Pull from the data below each line where the word "source" occurs, and copy it.

─── The input ───

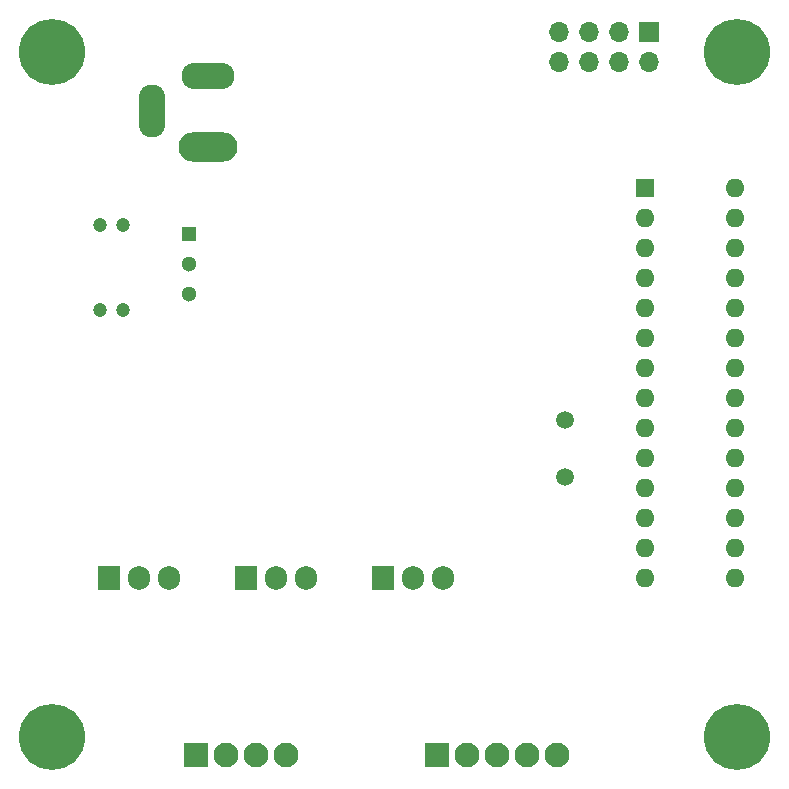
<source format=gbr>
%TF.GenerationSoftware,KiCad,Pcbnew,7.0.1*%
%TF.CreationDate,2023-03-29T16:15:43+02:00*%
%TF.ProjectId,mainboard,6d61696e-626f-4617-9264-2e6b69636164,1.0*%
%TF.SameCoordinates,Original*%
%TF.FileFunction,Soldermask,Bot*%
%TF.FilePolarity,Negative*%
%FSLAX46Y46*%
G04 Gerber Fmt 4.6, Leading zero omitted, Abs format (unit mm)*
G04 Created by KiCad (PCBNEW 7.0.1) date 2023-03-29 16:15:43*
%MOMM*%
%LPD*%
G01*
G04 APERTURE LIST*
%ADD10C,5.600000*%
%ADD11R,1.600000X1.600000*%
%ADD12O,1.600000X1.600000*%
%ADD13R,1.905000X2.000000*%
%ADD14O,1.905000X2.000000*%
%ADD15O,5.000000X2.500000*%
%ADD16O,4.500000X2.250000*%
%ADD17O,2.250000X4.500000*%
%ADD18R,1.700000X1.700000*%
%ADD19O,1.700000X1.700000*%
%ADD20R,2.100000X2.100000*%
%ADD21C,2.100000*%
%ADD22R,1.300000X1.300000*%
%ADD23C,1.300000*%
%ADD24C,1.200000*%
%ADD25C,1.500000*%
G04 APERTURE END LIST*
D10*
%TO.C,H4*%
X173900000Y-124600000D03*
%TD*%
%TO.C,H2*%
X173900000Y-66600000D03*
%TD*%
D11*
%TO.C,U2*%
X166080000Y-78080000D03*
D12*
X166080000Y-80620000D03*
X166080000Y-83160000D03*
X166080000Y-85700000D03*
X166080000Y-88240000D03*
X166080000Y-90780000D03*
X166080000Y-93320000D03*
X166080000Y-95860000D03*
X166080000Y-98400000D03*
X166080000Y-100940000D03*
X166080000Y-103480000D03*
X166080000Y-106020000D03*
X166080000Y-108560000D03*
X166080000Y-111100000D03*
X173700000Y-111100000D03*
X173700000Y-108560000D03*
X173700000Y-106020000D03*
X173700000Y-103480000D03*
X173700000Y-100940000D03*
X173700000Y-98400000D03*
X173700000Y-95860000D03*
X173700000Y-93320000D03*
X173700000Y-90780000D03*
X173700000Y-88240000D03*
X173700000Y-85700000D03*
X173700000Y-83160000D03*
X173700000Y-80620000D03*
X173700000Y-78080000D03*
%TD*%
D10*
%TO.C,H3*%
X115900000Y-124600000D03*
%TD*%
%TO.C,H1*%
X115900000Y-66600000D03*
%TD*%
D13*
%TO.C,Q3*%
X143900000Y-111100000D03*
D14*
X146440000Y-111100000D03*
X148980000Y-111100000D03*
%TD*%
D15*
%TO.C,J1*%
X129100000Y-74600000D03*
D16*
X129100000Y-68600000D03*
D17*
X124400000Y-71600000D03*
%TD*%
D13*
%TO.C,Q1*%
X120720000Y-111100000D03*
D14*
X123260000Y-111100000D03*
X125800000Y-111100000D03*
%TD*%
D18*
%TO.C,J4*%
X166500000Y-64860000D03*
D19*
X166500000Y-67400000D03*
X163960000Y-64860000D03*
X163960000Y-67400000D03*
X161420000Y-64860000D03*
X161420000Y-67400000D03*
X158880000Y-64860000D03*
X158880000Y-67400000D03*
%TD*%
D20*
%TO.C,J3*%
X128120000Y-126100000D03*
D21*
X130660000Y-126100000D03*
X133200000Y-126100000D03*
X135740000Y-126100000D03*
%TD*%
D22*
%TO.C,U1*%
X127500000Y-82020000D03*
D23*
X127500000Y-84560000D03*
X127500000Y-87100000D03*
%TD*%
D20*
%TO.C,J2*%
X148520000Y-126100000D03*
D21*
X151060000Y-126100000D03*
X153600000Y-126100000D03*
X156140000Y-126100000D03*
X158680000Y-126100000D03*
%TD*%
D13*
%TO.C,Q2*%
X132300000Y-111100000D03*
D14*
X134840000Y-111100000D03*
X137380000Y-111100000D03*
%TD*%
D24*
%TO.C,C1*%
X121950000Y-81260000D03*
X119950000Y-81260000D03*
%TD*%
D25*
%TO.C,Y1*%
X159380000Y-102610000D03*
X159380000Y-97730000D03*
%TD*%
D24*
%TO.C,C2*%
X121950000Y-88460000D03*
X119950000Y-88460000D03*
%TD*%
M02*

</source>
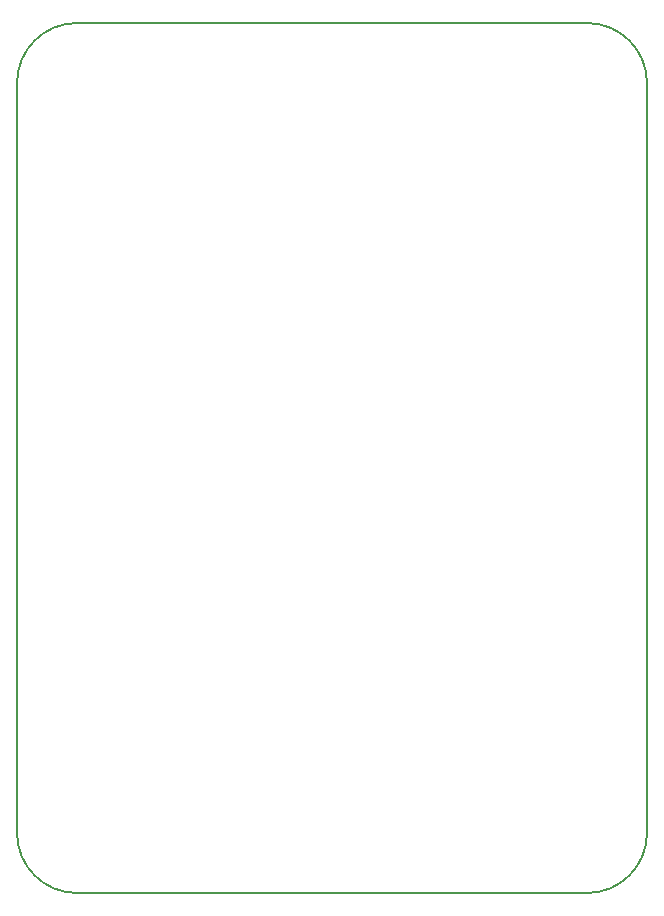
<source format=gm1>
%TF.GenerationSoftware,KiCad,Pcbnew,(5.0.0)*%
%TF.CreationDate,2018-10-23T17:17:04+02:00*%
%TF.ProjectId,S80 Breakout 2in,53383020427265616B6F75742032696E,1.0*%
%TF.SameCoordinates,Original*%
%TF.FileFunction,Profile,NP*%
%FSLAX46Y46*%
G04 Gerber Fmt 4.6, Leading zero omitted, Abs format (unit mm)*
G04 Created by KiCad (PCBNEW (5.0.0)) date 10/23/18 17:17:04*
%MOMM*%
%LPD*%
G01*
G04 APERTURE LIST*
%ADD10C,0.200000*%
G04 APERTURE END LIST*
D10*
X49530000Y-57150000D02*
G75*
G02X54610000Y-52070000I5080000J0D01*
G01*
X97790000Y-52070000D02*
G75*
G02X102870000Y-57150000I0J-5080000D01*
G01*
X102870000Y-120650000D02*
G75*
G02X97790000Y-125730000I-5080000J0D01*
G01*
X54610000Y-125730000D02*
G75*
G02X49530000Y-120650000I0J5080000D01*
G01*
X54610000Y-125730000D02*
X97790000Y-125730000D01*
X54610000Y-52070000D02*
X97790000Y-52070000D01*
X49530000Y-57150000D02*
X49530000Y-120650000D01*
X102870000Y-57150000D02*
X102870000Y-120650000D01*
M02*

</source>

───

Result for this exercise:
<source format=gbr>
</source>
<source format=gm1>
</source>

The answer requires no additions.